▸ Source extract
· · · · ·

Another innovation is the use of a high-efficiency AC induction motor, instead of a more costly permanent magnet motor, and unique lead-acid batteries made more durable with carbon technology.

Comparatively inexpensive lead acid batteries are usually considered the bottom of the automotive battery hierarchy, but the added carbon and other technological innovations extend life to around 750 recharge cycles.

In contrast, lithium-ion – which by the way, the system is compatible with also – would normally cost 3-5 times more.

KPIT Cummins has also tested with lithium-ion, but the carbon-enhanced lead-acid chemistry is getting the nod for the Indian market at this juncture. The Revolo system would also work with nickel-metal hydride, but KPIT-Cummins has not gravitated to that chemistry in its development work.

Planned battery range with lead acid is expected to be up to 62 miles for commercial vehicles, and about two-thirds that for commuter applications.

 

The idea is to provide enough range to work for most applications, either light commercial vehicles traveling up to 62 miles per day, or commuters traveling the average 18-25 miles per day in India.

After the batteries deplete, the BMS shuts the system down, the petrol engine continues to operate as normal, and the electric motor simply freewheels with no parasitic drag.

Regenerative braking does also offer 10-12 percent recharging to the batteries on average, extending range somewhat. After the system finally depletes, the regen feature stays operative, and if the batteries reach a sufficient state of charge, the system will automatically turn back on.

Another low-cost, but effective aspect is this plug-in hybrid system uses a basic three-phase plug much like a computer cord. No fancy 5-pin SAE J1772 or CHAdeMO plugs here to pay for – or risk being stolen.

· · · · ·

▸ Given data
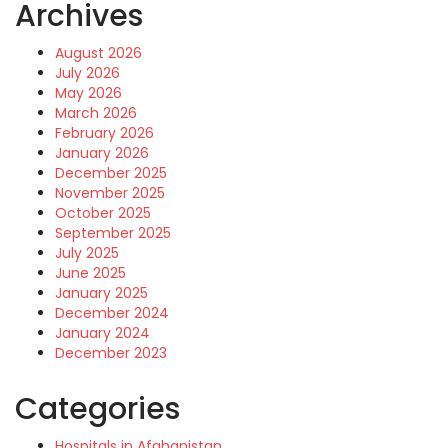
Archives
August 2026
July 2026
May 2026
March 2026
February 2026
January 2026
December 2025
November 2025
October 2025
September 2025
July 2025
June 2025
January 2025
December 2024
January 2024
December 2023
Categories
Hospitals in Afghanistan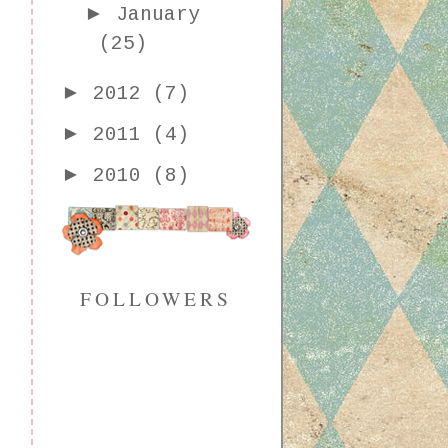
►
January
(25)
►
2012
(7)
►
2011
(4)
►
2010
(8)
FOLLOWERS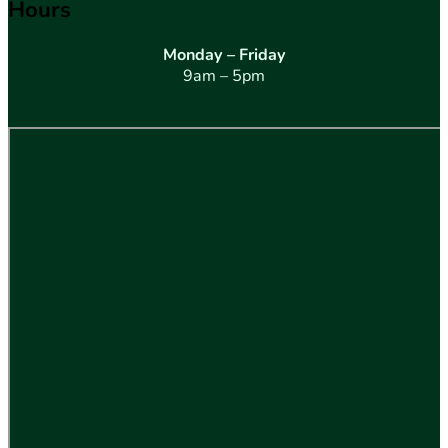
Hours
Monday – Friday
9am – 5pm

· · · · ·

▸ Problem
Copy the entire Revolo hybrid system text word for word. The rows were taken from a different source than the text.

▸ Response to this task
Another innovation is the use of a high-efficiency AC induction motor, instead of a more costly permanent magnet motor, and unique lead-acid batteries made more durable with carbon technology.

Comparatively inexpensive lead acid batteries are usually considered the bottom of the automotive battery hierarchy, but the added carbon and other technological innovations extend life to around 750 recharge cycles.

In contrast, lithium-ion – which by the way, the system is compatible with also – would normally cost 3-5 times more.

KPIT Cummins has also tested with lithium-ion, but the carbon-enhanced lead-acid chemistry is getting the nod for the Indian market at this juncture. The Revolo system would also work with nickel-metal hydride, but KPIT-Cummins has not gravitated to that chemistry in its development work.

Planned battery range with lead acid is expected to be up to 62 miles for commercial vehicles, and about two-thirds that for commuter applications.

 

The idea is to provide enough range to work for most applications, either light commercial vehicles traveling up to 62 miles per day, or commuters traveling the average 18-25 miles per day in India.

After the batteries deplete, the BMS shuts the system down, the petrol engine continues to operate as normal, and the electric motor simply freewheels with no parasitic drag.

Regenerative braking does also offer 10-12 percent recharging to the batteries on average, extending range somewhat. After the system finally depletes, the regen feature stays operative, and if the batteries reach a sufficient state of charge, the system will automatically turn back on.

Another low-cost, but effective aspect is this plug-in hybrid system uses a basic three-phase plug much like a computer cord. No fancy 5-pin SAE J1772 or CHAdeMO plugs here to pay for – or risk being stolen.